Given records:
—————

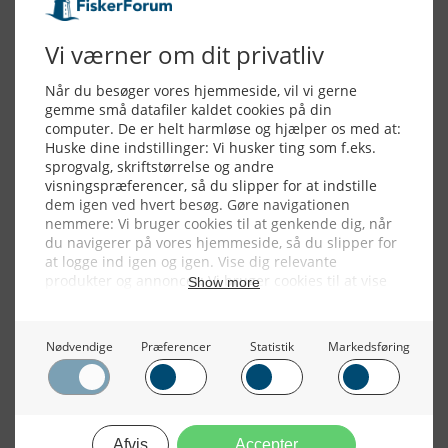
Alle billeder, tekster og data på FiskerForum er beskyttet af dansk
lov om ophavsret. Alle rettigheder tilhører eller varetages af
FiskerForum.dk på vegne af de tilknyttede fotografer. Det er ikke
tilladt at kopiere eller bruge tekster, data eller billeder fra
FiskerForum uden tilladelse. © 20026 -
Webdesign by
ApolloMedia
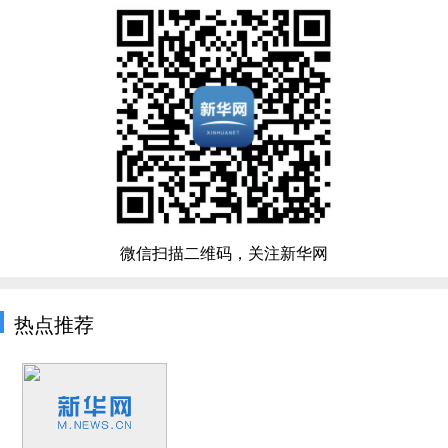
微信扫描二维码，关注新华网
热点推荐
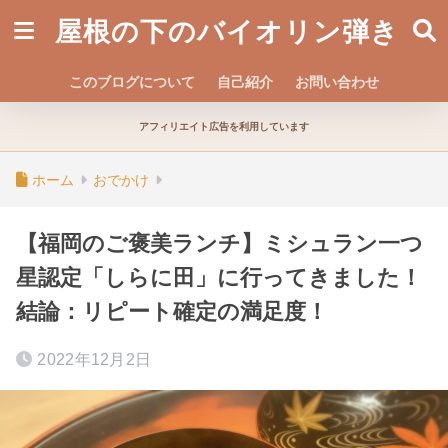
屋根の下のバイオリン弾き
このブログについて
自己紹介
お問い合わせ
アフィリエイト広告を利用しています
ホーム
おでかけ
【福岡のご褒美ランチ】ミシュラン一つ
星認定「しらに田」に行ってきました！
結論：リピート確定の満足度！
2022年12月2日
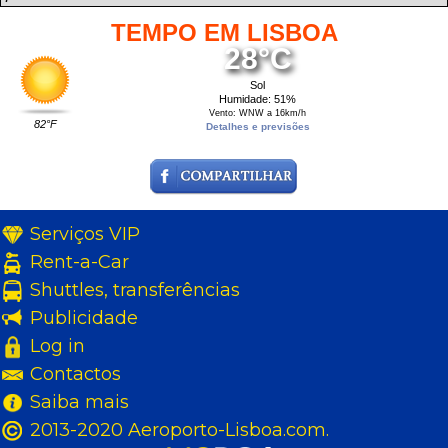
TEMPO EM LISBOA
28°C
Sol
Humidade: 51%
Vento: WNW a 16km/h
82°F
Detalhes e previsões
Serviços VIP
Rent-a-Car
Shuttles, transferências
Publicidade
Log in
Contactos
Saiba mais
2013-2020 Aeroporto-Lisboa.com.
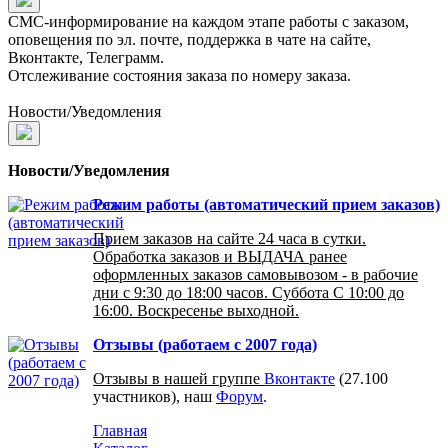
СМС-информирование на каждом этапе работы с заказом,
оповещения по эл. почте, поддержка в чате на сайте,
Вконтакте, Телеграмм.
Отслеживание состояния заказа по номеру заказа.
Новости/Уведомления
Новости/Уведомления
Режим работы (автоматический прием заказов)
Прием заказов на сайте 24 часа в сутки.
Обработка заказов и ВЫДАЧА ранее
оформленных заказов самовывозом - в рабочие
дни с 9:30 до 18:00 часов. Суббота С 10:00 до
16:00. Воскресенье выходной.
Отзывы (работаем с 2007 года)
Отзывы в нашей группе
Вконтакте
(27.100
участников), наш
Форум
.
Главная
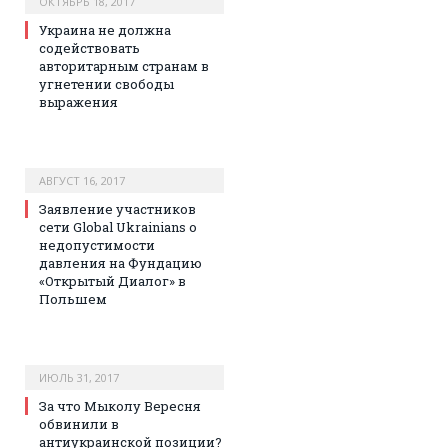
ОКТЯБРЬ 18, 2017
Украина не должна
содействовать
авторитарным странам в
угнетении свободы
выражения
АВГУСТ 16, 2017
Заявление участников
сети Global Ukrainians о
недопустимости
давления на Фундацию
«Открытый Диалог» в
Польшем
ИЮЛЬ 31, 2017
За что Мыколу Вересня
обвинили в
антиукраинской позиции?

—————

Exercise requirements: Please rewrite the text of all the records with "Log in" replaced by "Sign in" and everything else unchanged. Leave the pictures out of your answer.

Solution:
Alle billeder, tekster og data på FiskerForum er beskyttet af dansk
lov om ophavsret. Alle rettigheder tilhører eller varetages af
FiskerForum.dk på vegne af de tilknyttede fotografer. Det er ikke
tilladt at kopiere eller bruge tekster, data eller billeder fra
FiskerForum uden tilladelse. © 20026 -
Webdesign by
ApolloMedia
微信扫描二维码，关注新华网
热点推荐
屋根の下のバイオリン弾き
このブログについて
自己紹介
お問い合わせ
アフィリエイト広告を利用しています
ホーム
おでかけ
【福岡のご褒美ランチ】ミシュラン一つ
星認定「しらに田」に行ってきました！
結論：リピート確定の満足度！
2022年12月2日
TEMPO EM LISBOA
28°C
Sol
Humidade: 51%
Vento: WNW a 16km/h
82°F
Detalhes e previsões
Serviços VIP
Rent-a-Car
Shuttles, transferências
Publicidade
Sign in
Contactos
Saiba mais
2013-2020 Aeroporto-Lisboa.com.
СМС-информирование на каждом этапе работы с заказом,
оповещения по эл. почте, поддержка в чате на сайте,
Вконтакте, Телеграмм.
Отслеживание состояния заказа по номеру заказа.
Новости/Уведомления
Новости/Уведомления
Режим работы (автоматический прием заказов)
Прием заказов на сайте 24 часа в сутки.
Обработка заказов и ВЫДАЧА ранее
оформленных заказов самовывозом - в рабочие
дни с 9:30 до 18:00 часов. Суббота С 10:00 до
16:00. Воскресенье выходной.
Отзывы (работаем с 2007 года)
Отзывы в нашей группе
Вконтакте
(27.100
участников), наш
Форум
.
Главная
ОКТЯБРЬ 18, 2017
Украина не должна
содействовать
авторитарным странам в
угнетении свободы
выражения
АВГУСТ 16, 2017
Заявление участников
сети Global Ukrainians о
недопустимости
давления на Фундацию
«Открытый Диалог» в
Польшем
ИЮЛЬ 31, 2017
За что Мыколу Вересня
обвинили в
антиукраинской позиции?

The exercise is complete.